Sunday, October 16, 2022

NLDS Game 4 - Phils Shock Braves, Advance to NLCS


Phillies 8
, Braves 3
NLDS Game 4 - Saturday Afternoon, October 15th in Philadelphia
Phillies win series, 3-1

One Sentence Summary:  Behind the stabilizing force of a bullpen game (!), a three-run home run from Brandon Marsh and a seemingly relentless offense, the Phillies stunned the Braves and the baseball world by easily defeating the defending World Champions and advancing the the League Championship Series.

What It Means:  Writing this on Sunday evening, I'm still not sure this has all sunk in.  The Phillies, who were swept by the Cubs on September 29th, prompting me to use "Collapse Seems Imminent" as a game summary headline, are advancing to the NLCS to face off against the Padres beginning on Tuesday night.  It's surreal.

What Happened / Featured Card:  A bullpen game!  The Braves managed four hits, three of which were harmless solo home runs.  Noah Syndergaard, Andrew Bellatti, Brad Hand, Jose Alvarado, Zach Eflin and Seranthony Dominguez combined to strike out 15 and walk none.  Hard to believe.

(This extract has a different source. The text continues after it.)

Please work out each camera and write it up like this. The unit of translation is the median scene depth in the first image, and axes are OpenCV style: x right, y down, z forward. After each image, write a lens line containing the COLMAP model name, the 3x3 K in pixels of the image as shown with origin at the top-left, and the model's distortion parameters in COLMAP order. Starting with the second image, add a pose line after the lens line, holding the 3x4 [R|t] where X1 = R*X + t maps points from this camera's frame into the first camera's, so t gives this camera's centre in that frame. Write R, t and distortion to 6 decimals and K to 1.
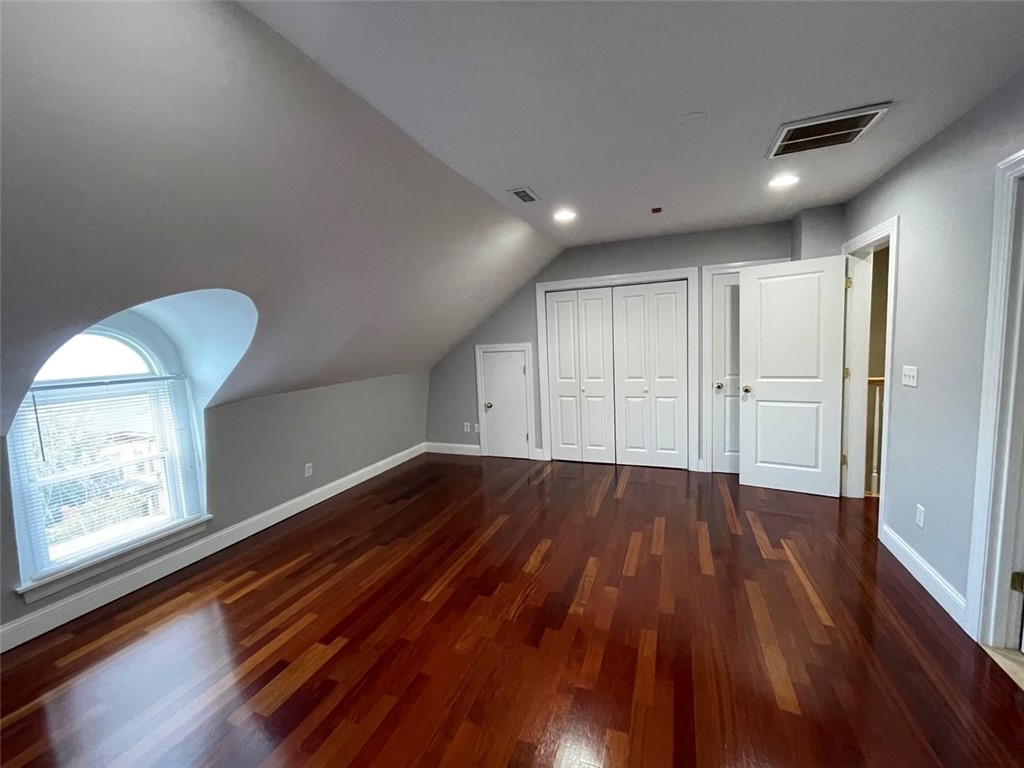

Alec Bohm led off the second by lining a single off the elbow of Braves' starter Charlie Morton.  Jean Segura singled next, setting up Marsh for his three-run home run to right center field.  An inning later, J.T. Realmuto would become the first catcher to hit an inside-the-park home run in the postseason, circling the bases and aided by right fielder Ronald Acuna, who never ran towards center to try to corral the ball.  In the sixth, and to provide insurance runs that proved to be unneeded, Rhys Hoskins, Realmuto and Bryce Harper delivered three straight singles to make it a 7-2 ballgame.  Harper added an exclamation point with a solo home run in the eighth, his second of the postseason.

In the top of the ninth, with no one sitting in the entire ballpark, Dominguez struck out the side (Dansby Swanson, Matt Olson and Travis d'Arnaud) on 20 pitches to send the Phillies back to the NLCS for the first time since 2010. 


Field Report:
  Doug and I rushed from his morning baseball game to get to Citizens Bank Park about an hour before first pitch.  We enjoyed a lunch from Bull's, settled into our seats, and joined nearly 46,000 other fans in hanging on every pitch thrown, from Pat Burrell's cermonial first pitch to the 99.7 mph sinker thrown by Dominguez to end the game.  We waved our red rally towels, cheered Marsh and Realmuto and Alvarado, jeered the Braves, and stayed about an hour after the last out was recorded just to take it all in.  We had seats towards the back of Section 113, while my brother-in-law and his wife were seated closer to the field.  We all met up after the game, collectively in shock by what we had just experienced.